PROBLEMS TO WORK ON:
a - List the labeled publication details given near the top of the article on toxic leaders, with each label and its value.
b - Answer these questions from the article on toxic leaders:
(i) How many years of coaching with senior leaders does the author cite?
(ii) What do most senior leaders say they erred in doing?
(iii) Among the insubordinate, which ones does the article call the dangerous ones?
c - Pick up the article on toxic leaders after its last sentence and continue writing it.

-------- SELECTED EXTRACT --------

How to Deal with 10 Toxic Leaders by The Leadership Development Group

How to Deal with 10 Toxic Leaders by The Leadership Development Group

As a leadership development coach, I get lots of newsletters on leadership. This newsletter popped out to me as helpful, since I recognize all ten of these toxic leaders.  What others would you add?

Publication: Leadership Development Group

Author: Dick Daniels

Date: March 2025

Organizations are discovering the cost of allowing leaders to continue their toxic behaviors in everyday actions and conversations. In my 22 years of coaching with senior leaders across industry sectors, this topic has emerged more than I would have imagined. Most senior leaders say they erred in waiting too long to act on the reality of an often unchanging dynamic.

Ten Toxic Leaders

The 10 Toxic Styles

Dick Daniels

The Insubordinate. Insubordination is resistance to or defiance of the existing authority structure. Those who do it publicly are obvious. Those who do it privately are the dangerous ones.

-------- GIVEN RECORDS --------

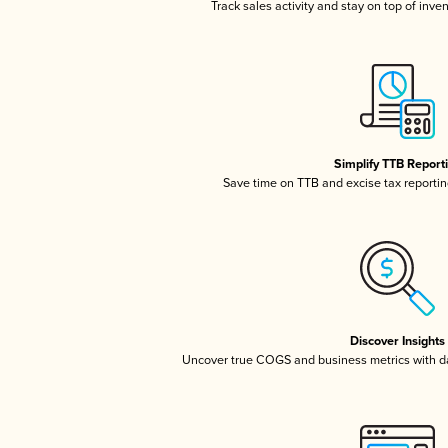
Track sales activity and stay on top of inve
Simplify TTB Report
Save time on TTB and excise tax reporting
Discover Insights
Uncover true COGS and business metrics with 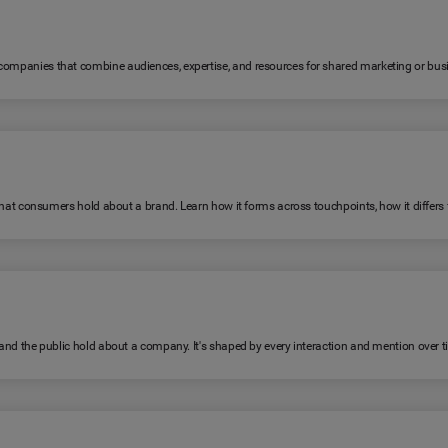
 companies that combine audiences, expertise, and resources for shared marketing or bus
fs that consumers hold about a brand. Learn how it forms across touchpoints, how it diffe
, and the public hold about a company. It's shaped by every interaction and mention over t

--------

ANSWERS BY TASK:
a -
Publication: Leadership Development Group
Author: Dick Daniels
Date: March 2025

b -
(i) 22 years.
(ii) Waiting too long to act on the reality of an often unchanging dynamic.
(iii) Those who do it privately.

c -
The Self-Centered. The Arbinger Institute is committed to helping leaders become more other-centered. Some will justify any actions against others in order to climb their own ladder.
The Values Conflict. Cultural fit is a question in any interview process. When values collide, then productive potential does not matter.
The Out of Alignment. Mission, vision, and strategy are the guardrails for every organization. Every team member and every action must line up in support of why the organization exists, where it is headed, and how it has strategized to get there. Toxic leaders or followers think they have a better way.
The Arrogant. Competent leaders can cross the fuzzy line between confidence and arrogance. It’s more about reputation than identity. Identity is one’s self-understanding. Reputation is the perception of others. Their perception is their reality of who they think you are. It can be an overuse of a strength. How a leader exhibits confidence can be perceived as arrogance. Humility is the cure.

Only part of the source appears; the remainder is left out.